LSA junior Wajeeha Shuttari has been unsuccessful at getting her security deposit back. Shuttari and her former roommates, whose lease ended last August, have yet to get their $1,200 security deposit from their former landlord. A few weeks ago, she called the landlord to ask for the deposit but said her landlord brushed her concern aside, leaving her frustrated and without the deposit.
One of the factors she said played a part in the debacle is that her and her roommates never received a copy of the lease, preventing her from knowing what the lease said about security deposit return policies like forwarding her deposit to her new address.
“I want students to make sure they have a copy of the lease,” Shuttari advised. To better ensure the security deposit return runs smoothly, Lewis said students must provide an address where the deposit can be sent to the tenant upon moving out. This must be completed within four days of moving out of the housing unit. Once this phase is complete, the landlord has 30 days to either return the security deposit or send a written statement explaining why he is deducting money from the deposit. If a tenant receives a list of deductions, he then has seven days to respond with objections. If there are objections, the landlord then has a total of 45 days from the date of moving out to either sue the tenant in small claims court or reach an agreement with the tenant, Lewis said.

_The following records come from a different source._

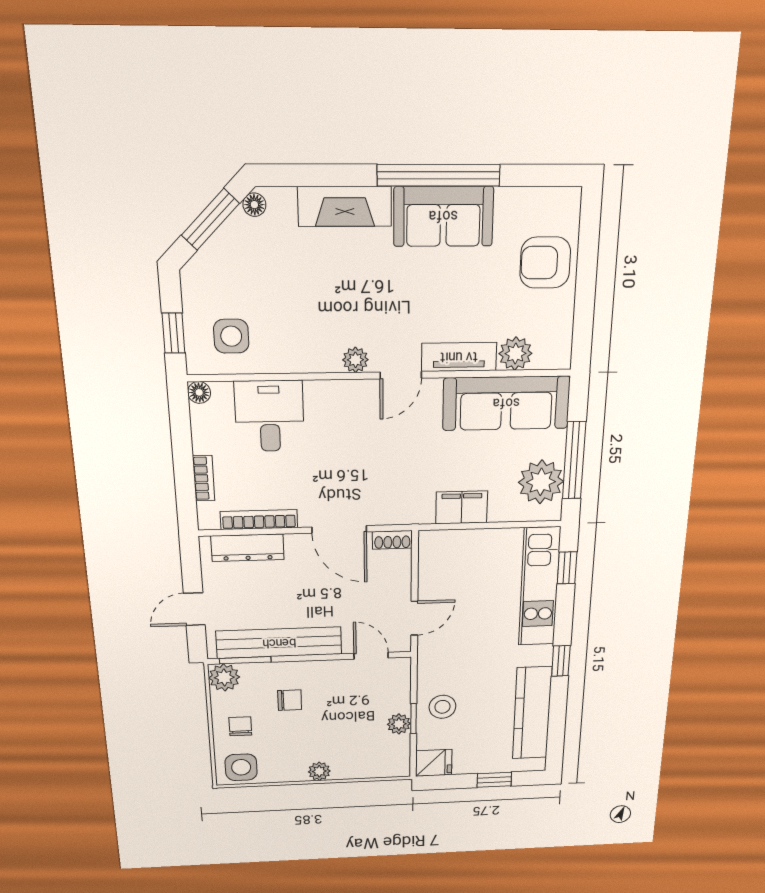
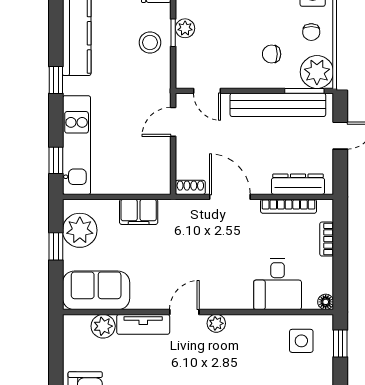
sofa: (506, 403) -> (96, 290), width x0.73
window: (574, 460) -> (56, 246), width x0.46
plant: (224, 677) -> (317, 72), width x1.36, depth x1.36

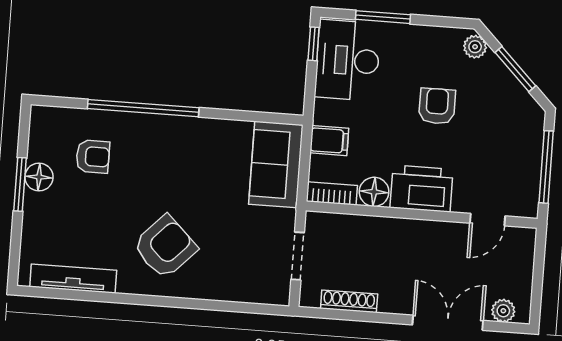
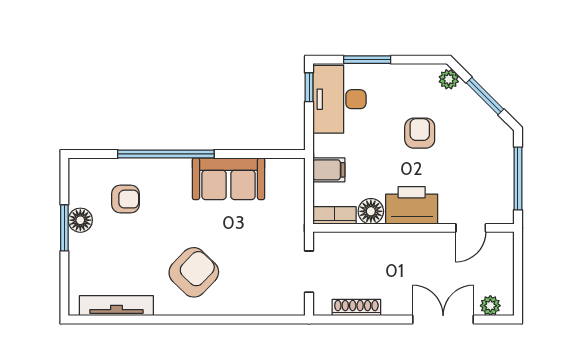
sofa: (276, 164) -> (229, 179), moved, turned -90

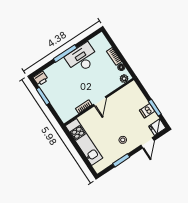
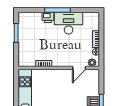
printer: (41, 79) -> (48, 17), moved
door: (100, 101) -> (79, 68), moved

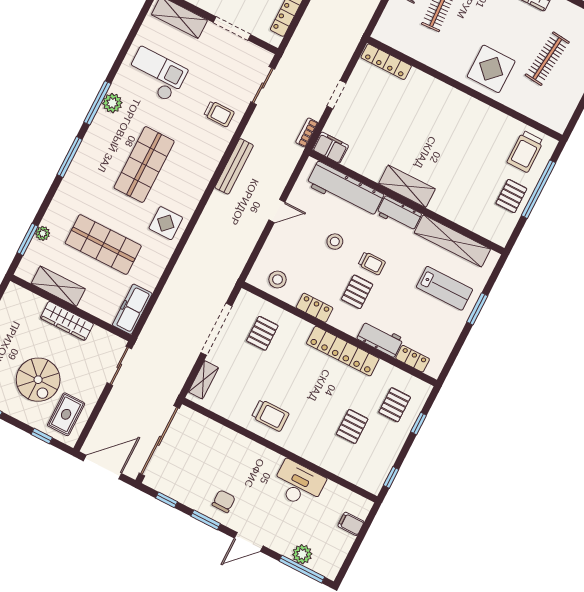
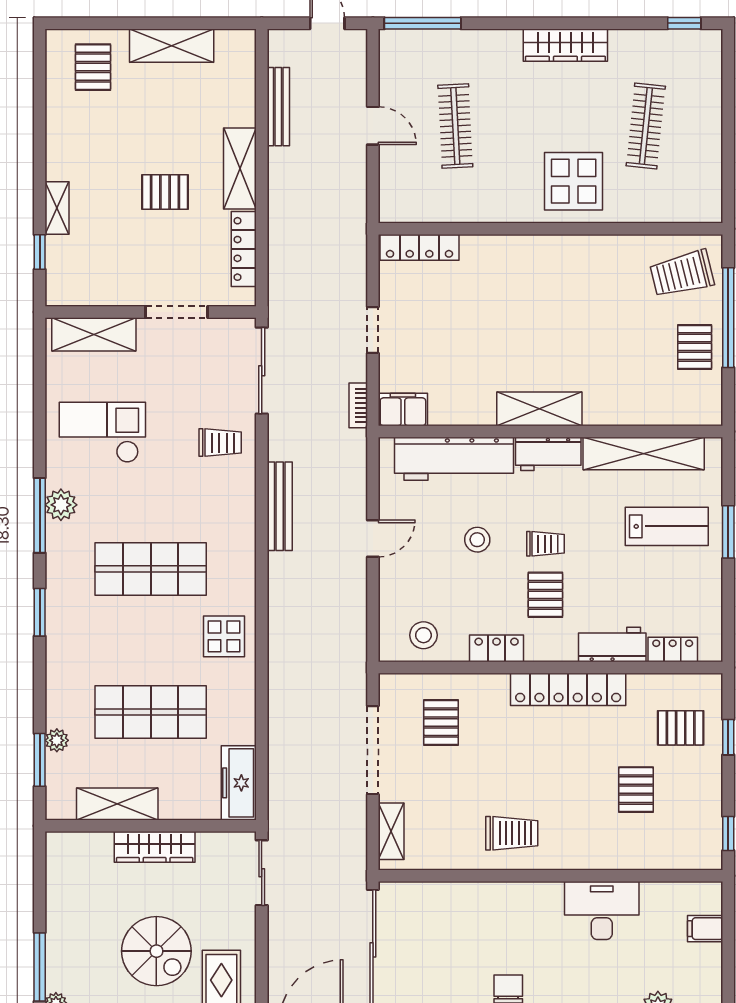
sliding door: (263, 86) -> (262, 371), width x1.37
trolley: (525, 151) -> (682, 274), turned 76
window: (70, 157) -> (40, 612), width x0.69
shop shelf: (144, 165) -> (151, 569), turned 90
pallet: (395, 405) -> (681, 728), turned 90

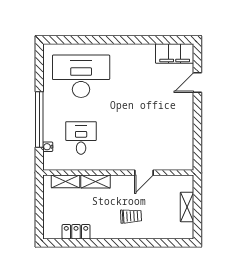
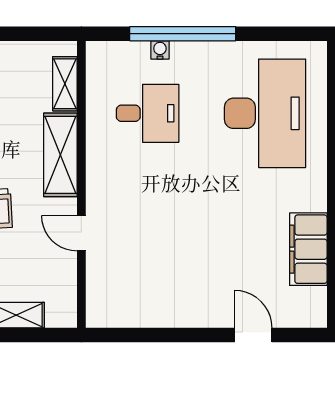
filing cabinet: (175, 54) -> (308, 249), moved
water cooler: (48, 147) -> (160, 50), moved
shelving: (96, 182) -> (60, 155), width x1.50, depth x1.33

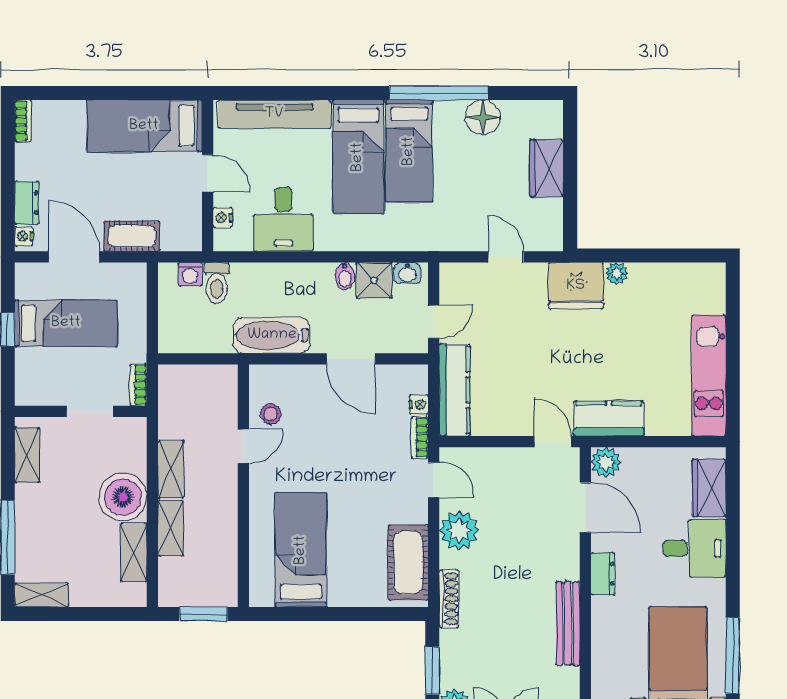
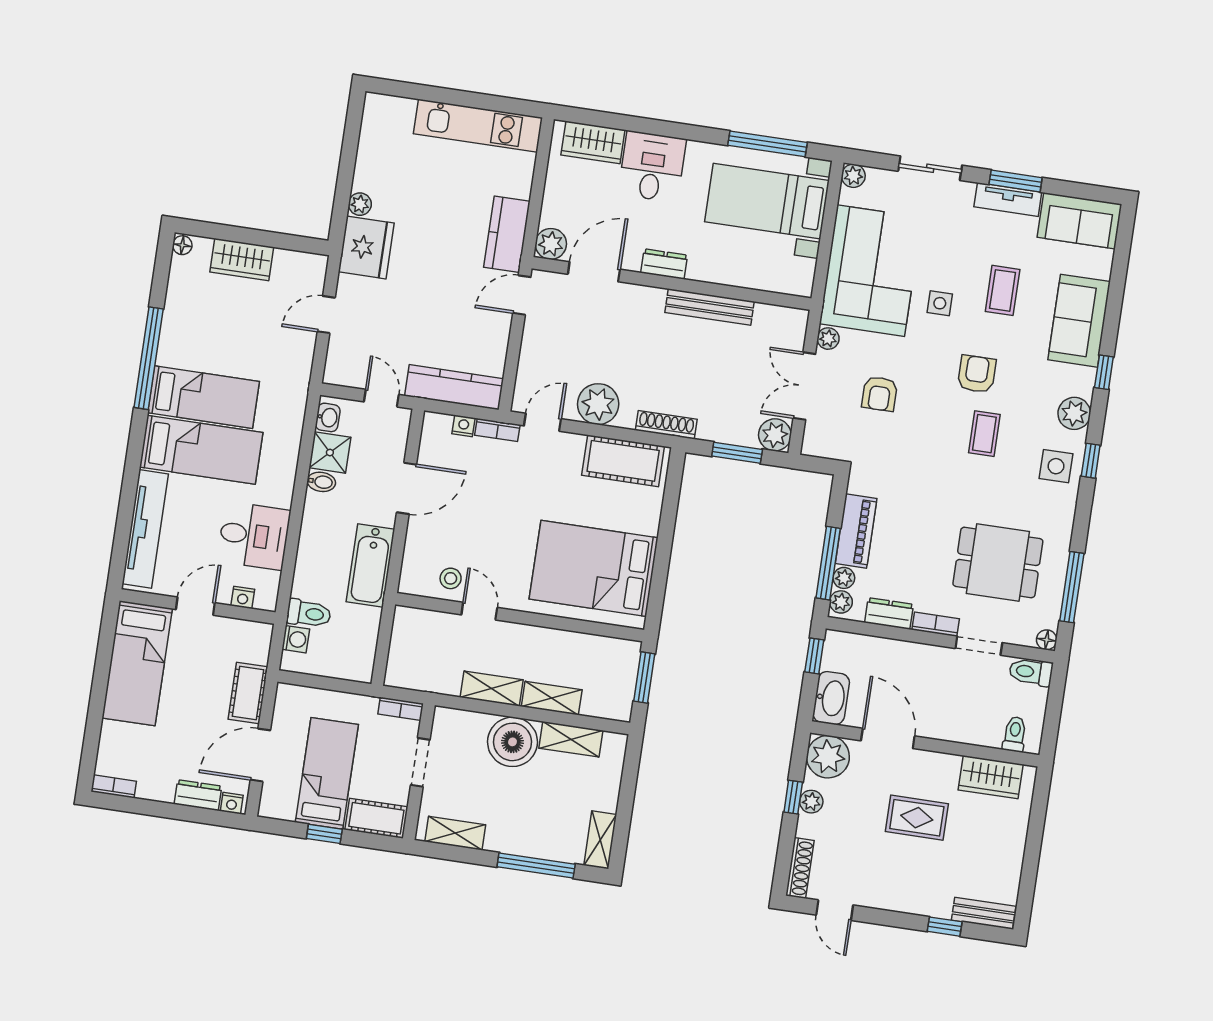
floor lamp: (483, 117) -> (182, 245), moved, width x0.53, depth x0.53
cot: (30, 377) -> (376, 818), added
bed: (301, 550) -> (594, 568), width x1.50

Lewis added that students frequently think they cannot pay the last month’s rent and instead rely on the security deposit to cover the rent. This is not a strictly legitimate practice unless the landlord agrees to this, although most do not because they want to have the full security deposit in case they need to make repairs to the apartment that would be deducted from the deposit.
Students often do not realize they are allowed to withhold rent if the landlord fails to make housing repairs after he has been notified in writing and given a reasonable amount of time to fix the problem, Lewis said. The tenant is not obligated to pay full rent if the documented repairs are not made. Lewis warns this may not be as easy as it seems. Landlords who contest the claims can sue the tenant in court, where a judge will decide who is at fault and if withholding rent was warranted.
If the tenant does not want to withhold rent, he can deduct and repair. This is when the tenant tells the landlord in advance that he will make the minor repairs himself and then bills the landlord for the repairs or deducts the cost of the repairs from his rent.